Ferd":3cvrxmi5 said:
We have done ok with a heifer/cow after pulling one. Stretches them open pretty good for the following calves.

Is this common for the rest of you?

An easy first calving with a small calf opens a heifer as good. The easier calvings of grown cows has nothing to do with "stretching".
A hard pull might make the heifer needing more time to clean out and heal up, making it more difficult to get her pregnant in time.
 
I found the EPDs on one of our Bulls....not the one we are planning to possibly breed our heifers too but I want to put calving ease and birthweight on here so that maybe you guys can explain them to me. I can't find anything on the Internet to help me figure them out unless I'm comparing him to another bull.
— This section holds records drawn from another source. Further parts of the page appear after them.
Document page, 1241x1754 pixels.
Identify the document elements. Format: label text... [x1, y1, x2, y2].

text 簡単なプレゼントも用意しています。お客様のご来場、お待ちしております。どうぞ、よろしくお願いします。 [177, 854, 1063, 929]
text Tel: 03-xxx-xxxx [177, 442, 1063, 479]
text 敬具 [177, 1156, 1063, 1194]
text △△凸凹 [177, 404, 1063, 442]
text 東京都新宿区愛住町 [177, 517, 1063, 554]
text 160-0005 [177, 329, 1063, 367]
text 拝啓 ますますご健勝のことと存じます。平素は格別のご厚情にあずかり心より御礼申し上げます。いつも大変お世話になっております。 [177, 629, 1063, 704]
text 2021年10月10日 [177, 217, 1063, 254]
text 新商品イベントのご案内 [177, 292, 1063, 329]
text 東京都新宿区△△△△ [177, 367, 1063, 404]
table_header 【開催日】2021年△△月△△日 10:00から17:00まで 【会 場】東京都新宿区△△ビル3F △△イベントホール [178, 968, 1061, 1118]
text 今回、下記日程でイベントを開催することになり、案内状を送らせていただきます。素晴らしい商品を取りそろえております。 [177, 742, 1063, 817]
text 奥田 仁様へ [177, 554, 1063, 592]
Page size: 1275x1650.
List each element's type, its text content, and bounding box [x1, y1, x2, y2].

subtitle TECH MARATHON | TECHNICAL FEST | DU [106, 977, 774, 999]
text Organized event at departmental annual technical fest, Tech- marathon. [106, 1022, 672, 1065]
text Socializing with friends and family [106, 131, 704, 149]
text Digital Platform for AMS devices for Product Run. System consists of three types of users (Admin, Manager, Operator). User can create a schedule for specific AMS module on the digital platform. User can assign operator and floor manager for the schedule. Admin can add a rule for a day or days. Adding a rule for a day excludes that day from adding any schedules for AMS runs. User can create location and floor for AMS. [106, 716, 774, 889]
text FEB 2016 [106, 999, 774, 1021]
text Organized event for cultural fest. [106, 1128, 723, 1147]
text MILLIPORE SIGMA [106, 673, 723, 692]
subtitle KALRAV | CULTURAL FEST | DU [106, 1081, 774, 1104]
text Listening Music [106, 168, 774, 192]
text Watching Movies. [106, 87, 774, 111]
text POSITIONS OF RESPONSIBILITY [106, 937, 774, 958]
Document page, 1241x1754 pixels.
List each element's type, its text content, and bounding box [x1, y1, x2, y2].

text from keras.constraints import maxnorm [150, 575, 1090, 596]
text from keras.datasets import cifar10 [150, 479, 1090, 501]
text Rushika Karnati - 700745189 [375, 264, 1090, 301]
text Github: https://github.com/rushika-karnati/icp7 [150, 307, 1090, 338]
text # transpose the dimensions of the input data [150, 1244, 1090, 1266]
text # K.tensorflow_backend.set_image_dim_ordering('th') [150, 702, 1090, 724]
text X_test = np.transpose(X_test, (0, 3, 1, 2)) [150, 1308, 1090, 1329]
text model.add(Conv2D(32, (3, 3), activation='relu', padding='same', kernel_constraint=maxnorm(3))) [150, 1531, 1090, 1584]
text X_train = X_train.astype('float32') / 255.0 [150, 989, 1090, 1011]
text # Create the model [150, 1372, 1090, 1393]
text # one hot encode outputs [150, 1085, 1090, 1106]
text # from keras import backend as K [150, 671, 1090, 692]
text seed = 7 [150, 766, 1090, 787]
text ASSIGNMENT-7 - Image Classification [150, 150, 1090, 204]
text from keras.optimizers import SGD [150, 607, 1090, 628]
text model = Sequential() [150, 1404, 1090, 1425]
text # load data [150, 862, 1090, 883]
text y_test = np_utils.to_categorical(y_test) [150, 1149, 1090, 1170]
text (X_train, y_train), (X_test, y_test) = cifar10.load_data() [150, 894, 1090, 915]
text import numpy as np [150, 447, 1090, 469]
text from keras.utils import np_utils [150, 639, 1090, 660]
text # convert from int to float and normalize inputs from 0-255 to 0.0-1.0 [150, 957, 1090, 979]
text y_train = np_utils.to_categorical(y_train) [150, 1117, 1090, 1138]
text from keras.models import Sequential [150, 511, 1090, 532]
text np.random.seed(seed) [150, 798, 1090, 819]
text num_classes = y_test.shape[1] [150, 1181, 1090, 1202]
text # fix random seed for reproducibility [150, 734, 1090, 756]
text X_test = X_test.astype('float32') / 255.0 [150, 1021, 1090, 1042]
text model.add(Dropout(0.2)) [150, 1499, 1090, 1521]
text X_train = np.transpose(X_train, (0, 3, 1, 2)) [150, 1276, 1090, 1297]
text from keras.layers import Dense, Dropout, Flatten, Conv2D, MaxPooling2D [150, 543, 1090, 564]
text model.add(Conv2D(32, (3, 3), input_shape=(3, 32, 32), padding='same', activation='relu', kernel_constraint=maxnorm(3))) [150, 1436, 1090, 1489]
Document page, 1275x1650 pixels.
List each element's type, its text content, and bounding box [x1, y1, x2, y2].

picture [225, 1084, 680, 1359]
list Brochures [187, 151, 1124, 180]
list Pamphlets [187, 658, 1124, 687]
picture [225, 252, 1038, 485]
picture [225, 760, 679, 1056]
The calving ease EPD is -2.5 and the birthweight EPD is 2.7. Can some of y'all help explain what I can expect from these? This bull has thrown 2 calves so far and they were about 50-65 pounds but they were bred to Longhorn heifers.
 
This bull would be in 15% hardest calving and 10% heaviest birth weight. Your bull EPD's may have very low accuracy or just estimates. Don't have any experience with longhorns that may play a large part with your low birth weights. Was this the Mr President or another bull?
Use this link to enter your bulls to get updated EPD's.
http://search.charolaisusa.com/Animal_Search.aspx
CSM
 
That table helps me but how do you tell if his calves are going to be LBW or not and if his calves are going to be calving ease calves? That's what I don't understand.
 
Ferd touched on something.
With most of our Bos taurus breeds, pelvic bones 'fuse' at around 27 months of age.
If you can get those heifers bred, and calved out before those 'sutures'/growth plates fuse, there is...potentially...a little more 'wiggle room' for a calf to be delivered...

Except for last spring, when we were participating in a progeny-test breeding trial, and HAD to collect birth weights as part of the deal...I've never weighed one of my own live calves. Big, dead ones, yeah... all I care about is that they get here alive, I really don't care what they weigh, and I can no more look at a newborn calf and guess its weight within 20 lbs than the man in the moon.
 
Son of Mr President, is he a Lincoln or a George?
The only birth weights listed are 88lbs for bulls and 83lbs for heifers born in 2014.
 
Looked your bull up. He is a very well bred bull. I have seen his maternal grand dam, and she is impressive.
CSM
 
First calver last night - heifer calf @ 114lbs! All is well though after a bit of a pull.

20150223_064000.jpg
 
Rafter S":2zd3361a said:
Boss Cowman":2zd3361a said:
I don't care what they weigh as long as they have em..............alive

.....and without help.




Yes, of course. I kind of jinxed myself after saying this, we had to take one out the side of a heifer that night (he was bassakwards) and then had a BIG one had to pull right after the backwards one.
 
I wanted to share a picture of our son of Mr. President bull. His name is Perfect President and he is throwing 50-60 pounds calves out of Longhorns so far like I said earlier.